STARLOG: And the score?

SCOTT: The music is all by Vangelis. I would think that you could almost put the “street music” into being effects, but I was very happy with the track.
I chose Vangelis, but he’s pretty much the kind of man you leave to it. We did a fair amount of work, changing tracks around. But Vangelis very definitely works on his own.

STARLOG: You have been described as a perfectionist by various people. Is being a perfectionist important?

SCOTT: I am a perfectionist, and I think it’s totally important. There are too many things that you lose hold of in the process of making a movie. A film can deteriorate fast because you have so many people involved in it. It’s a bit like running an army!

STARLOG: Are you afraid of being typecast as a genre director?

SCOTT: That was the instinct at first, but then, I’m beginning to wonder, with everything else I’ve read, if frankly some of the best material isn’t emerging from the SF field anyway.
I find that more and more, just reading the scripts I’m presented with…I’m really looking at cannon fodder for cable TV most of the time. Some of the most original thinking and original ideas are in fact emerging from the SF genre.
So, I’ve thought, why not? I’ll just go into that particular area. I don’t think Blade Runner has really anything to do with Alien. In a funny kind of way, it’s really a contemporary film. So, I’m no longer concerned about that at all. Therefore, I embrace any ideas that come in from that direction.

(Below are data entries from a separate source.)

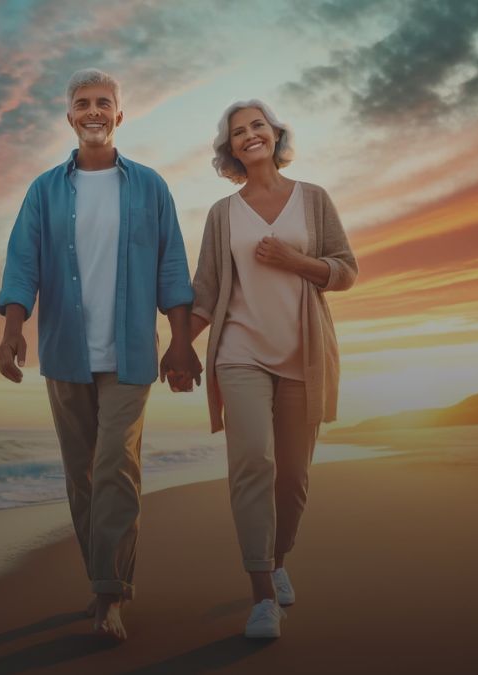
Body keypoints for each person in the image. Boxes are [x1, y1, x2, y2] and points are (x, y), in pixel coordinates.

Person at [0, 68, 201, 641]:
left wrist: (181, 342)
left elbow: (172, 267)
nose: (93, 111)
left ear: (119, 115)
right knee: (81, 480)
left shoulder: (150, 187)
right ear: (69, 116)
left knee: (116, 470)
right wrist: (13, 330)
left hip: (132, 354)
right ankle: (102, 577)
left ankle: (110, 595)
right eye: (83, 103)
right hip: (64, 352)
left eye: (103, 103)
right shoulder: (44, 190)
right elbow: (22, 263)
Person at [187, 99, 358, 639]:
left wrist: (296, 262)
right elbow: (206, 290)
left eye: (257, 125)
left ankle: (279, 558)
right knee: (253, 463)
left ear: (275, 134)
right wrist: (174, 347)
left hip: (303, 353)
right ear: (230, 149)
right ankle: (262, 595)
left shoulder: (313, 199)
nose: (249, 135)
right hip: (240, 351)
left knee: (293, 479)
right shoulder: (222, 213)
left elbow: (346, 271)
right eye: (238, 132)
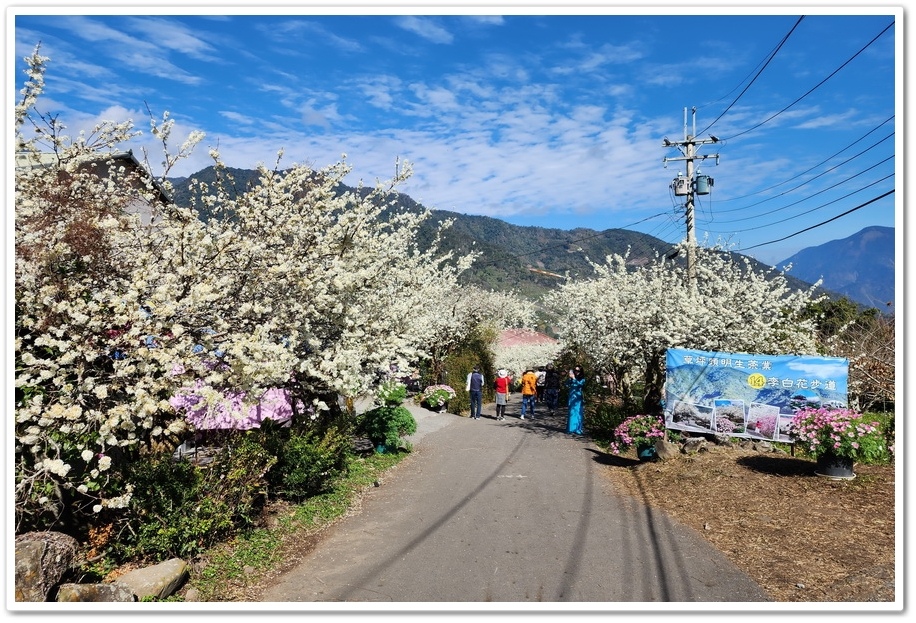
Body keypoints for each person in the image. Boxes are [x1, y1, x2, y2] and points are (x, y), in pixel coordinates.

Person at [565, 365, 586, 435]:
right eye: (575, 370)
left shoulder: (582, 379)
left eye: (578, 371)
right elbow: (566, 385)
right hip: (571, 396)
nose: (576, 372)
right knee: (571, 412)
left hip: (577, 397)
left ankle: (577, 428)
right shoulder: (572, 379)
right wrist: (570, 378)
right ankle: (570, 429)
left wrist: (574, 378)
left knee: (578, 412)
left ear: (581, 371)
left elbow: (580, 385)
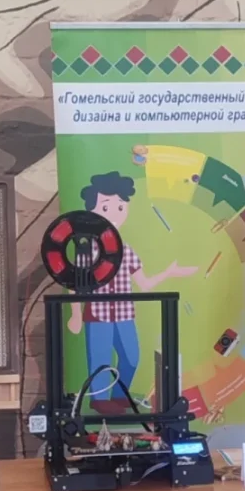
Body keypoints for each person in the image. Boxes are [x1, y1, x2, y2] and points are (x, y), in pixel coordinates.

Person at [68, 171, 197, 412]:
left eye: (120, 207)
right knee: (100, 359)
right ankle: (100, 400)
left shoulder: (126, 250)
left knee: (131, 357)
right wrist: (75, 314)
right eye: (105, 208)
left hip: (125, 313)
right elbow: (75, 284)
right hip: (98, 314)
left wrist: (169, 272)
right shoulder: (86, 251)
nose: (114, 214)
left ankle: (120, 395)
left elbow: (144, 284)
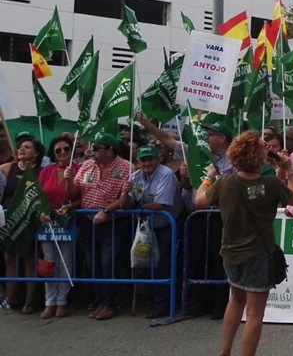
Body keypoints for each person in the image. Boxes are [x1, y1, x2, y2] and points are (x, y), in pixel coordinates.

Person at [195, 131, 293, 356]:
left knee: (235, 300)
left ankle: (223, 354)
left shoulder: (226, 183)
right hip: (259, 255)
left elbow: (199, 200)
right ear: (259, 157)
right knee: (254, 314)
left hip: (230, 253)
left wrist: (208, 176)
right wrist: (288, 171)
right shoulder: (270, 184)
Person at [67, 132, 133, 321]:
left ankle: (111, 303)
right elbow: (74, 193)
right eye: (93, 148)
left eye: (97, 148)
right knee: (92, 263)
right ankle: (100, 300)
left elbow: (124, 199)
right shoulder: (87, 165)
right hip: (88, 221)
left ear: (110, 150)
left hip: (113, 222)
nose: (93, 152)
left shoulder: (126, 167)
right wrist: (68, 180)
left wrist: (106, 210)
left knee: (108, 262)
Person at [125, 145, 184, 318]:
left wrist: (138, 208)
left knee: (163, 265)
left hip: (168, 225)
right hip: (147, 227)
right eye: (143, 159)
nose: (147, 162)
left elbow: (160, 204)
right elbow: (125, 205)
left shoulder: (166, 174)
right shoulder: (134, 177)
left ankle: (164, 304)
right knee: (146, 262)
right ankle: (152, 300)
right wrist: (124, 193)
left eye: (150, 158)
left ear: (157, 159)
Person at [2, 135, 45, 313]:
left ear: (35, 154)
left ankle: (30, 300)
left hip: (29, 222)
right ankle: (11, 299)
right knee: (9, 259)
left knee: (29, 261)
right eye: (21, 146)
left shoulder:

STARLOG: Do you personally like SF?

SCOTT: No, not at all! [Laughs.] I don’t read it. I just happen to have a view on how to do it. I’m now beginning to read SF, but I find much of it heavy going. Some of it has pretensions about idealistic futures and stuff like that, which is very dangerous.

STARLOG: What were you trying to say in Blade Runner?

SCOTT: With Blade Runner, I intended to entertain, but the film is also about the life of the living. If that message comes through, then terrific!

Randy & Jean-Marc Lofficier, veteran Starlog correspondents, conducted these Blade Runner interviews in 1982. Published (in part) only in France, these talks make their American debut this issue, albeit in abridged form. They will appear, unabridged, in the forthcoming Making Movies 1980-90 (McFarland, hardcover).